Go through the data and report each line that holds the string "pixel".

====== GIVEN DATA ======

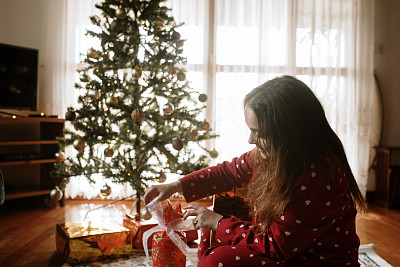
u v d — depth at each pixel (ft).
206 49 11.54
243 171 4.56
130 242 6.59
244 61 11.62
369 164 12.10
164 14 7.50
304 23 11.71
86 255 6.23
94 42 11.30
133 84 7.45
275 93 3.52
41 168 11.02
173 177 10.85
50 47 11.44
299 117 3.44
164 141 7.43
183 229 4.59
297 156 3.39
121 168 7.48
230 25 11.57
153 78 7.32
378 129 12.18
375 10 12.12
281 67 11.69
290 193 3.36
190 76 11.50
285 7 11.68
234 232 3.76
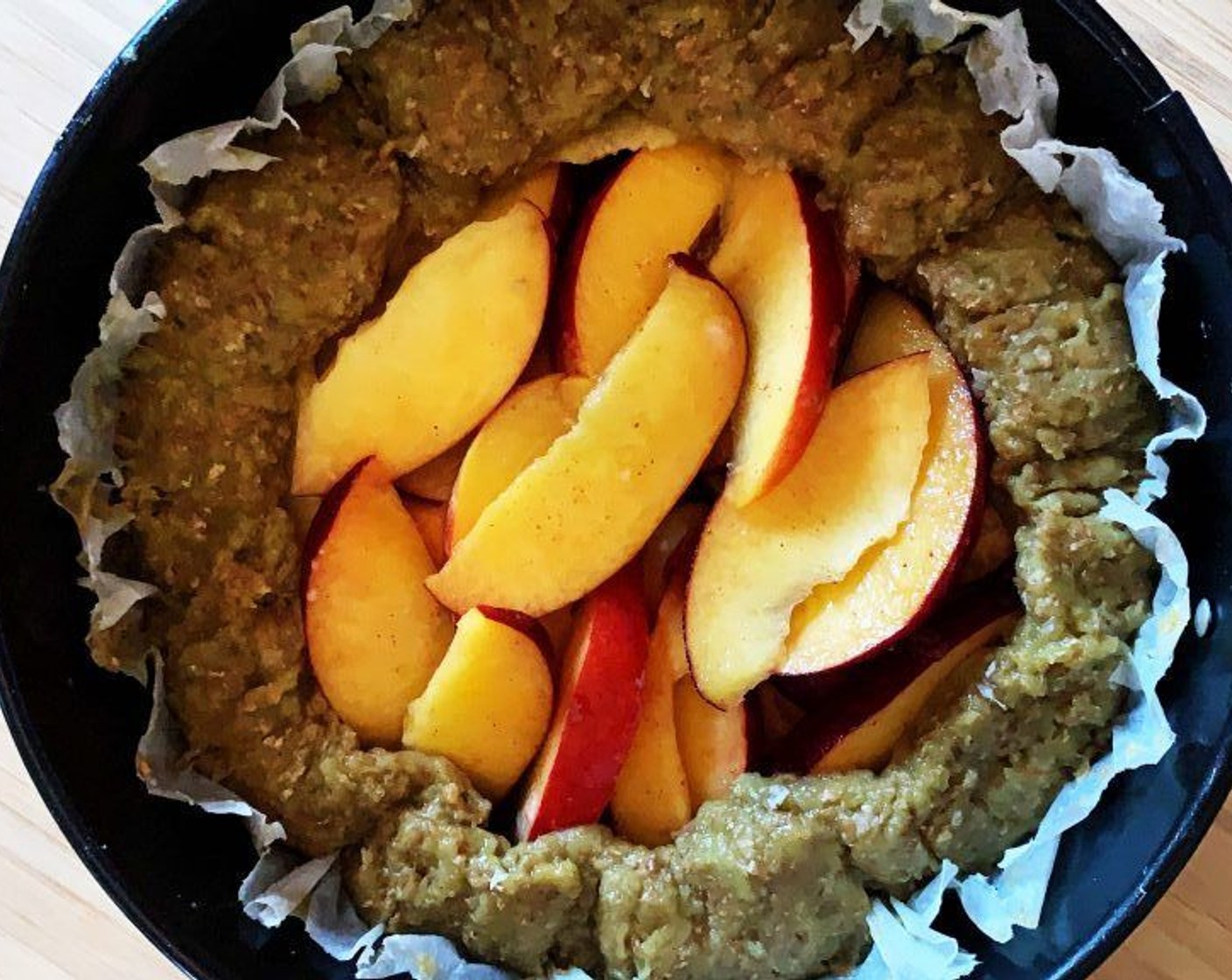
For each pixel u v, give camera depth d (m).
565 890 0.25
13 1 0.28
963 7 0.24
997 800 0.25
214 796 0.25
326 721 0.26
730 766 0.27
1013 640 0.26
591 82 0.25
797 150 0.26
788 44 0.25
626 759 0.27
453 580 0.26
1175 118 0.23
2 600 0.23
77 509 0.24
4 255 0.23
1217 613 0.25
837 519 0.26
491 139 0.25
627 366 0.26
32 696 0.23
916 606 0.26
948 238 0.26
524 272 0.26
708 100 0.26
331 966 0.25
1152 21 0.28
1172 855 0.24
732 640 0.27
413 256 0.26
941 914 0.26
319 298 0.25
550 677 0.27
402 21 0.25
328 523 0.26
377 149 0.25
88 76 0.28
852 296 0.27
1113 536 0.25
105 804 0.24
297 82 0.24
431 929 0.25
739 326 0.27
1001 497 0.26
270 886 0.25
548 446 0.27
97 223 0.24
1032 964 0.24
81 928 0.27
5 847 0.27
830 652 0.26
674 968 0.25
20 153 0.28
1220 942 0.27
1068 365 0.25
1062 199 0.26
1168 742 0.24
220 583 0.25
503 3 0.25
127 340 0.24
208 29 0.23
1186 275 0.25
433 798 0.26
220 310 0.25
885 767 0.26
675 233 0.27
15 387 0.23
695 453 0.26
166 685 0.25
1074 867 0.25
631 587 0.27
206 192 0.25
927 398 0.26
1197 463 0.25
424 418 0.26
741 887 0.25
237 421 0.25
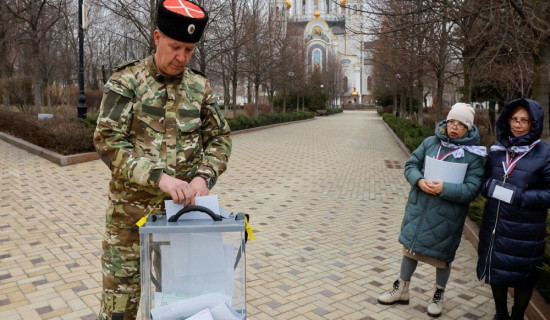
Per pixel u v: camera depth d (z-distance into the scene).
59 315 3.08
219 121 2.04
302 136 19.27
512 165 2.86
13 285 3.55
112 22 22.81
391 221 5.95
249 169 9.98
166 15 1.70
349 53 85.69
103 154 1.81
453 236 3.14
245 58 23.36
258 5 20.11
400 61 14.25
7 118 13.49
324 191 7.86
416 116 29.98
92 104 22.08
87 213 5.71
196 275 1.69
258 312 3.27
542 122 2.79
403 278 3.43
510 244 2.82
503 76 10.93
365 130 24.02
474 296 3.63
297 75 32.56
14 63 21.52
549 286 3.23
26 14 16.50
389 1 9.61
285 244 4.86
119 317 1.99
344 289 3.72
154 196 1.93
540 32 5.16
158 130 1.86
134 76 1.86
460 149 3.08
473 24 7.57
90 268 3.94
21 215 5.53
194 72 2.05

======

- _SOLUTION TO THIS TASK_
u v d — depth at each pixel (ft).
For each pixel u v, give camera depth d (m).
Per pixel u v: camera depth d (z-distance into the scene).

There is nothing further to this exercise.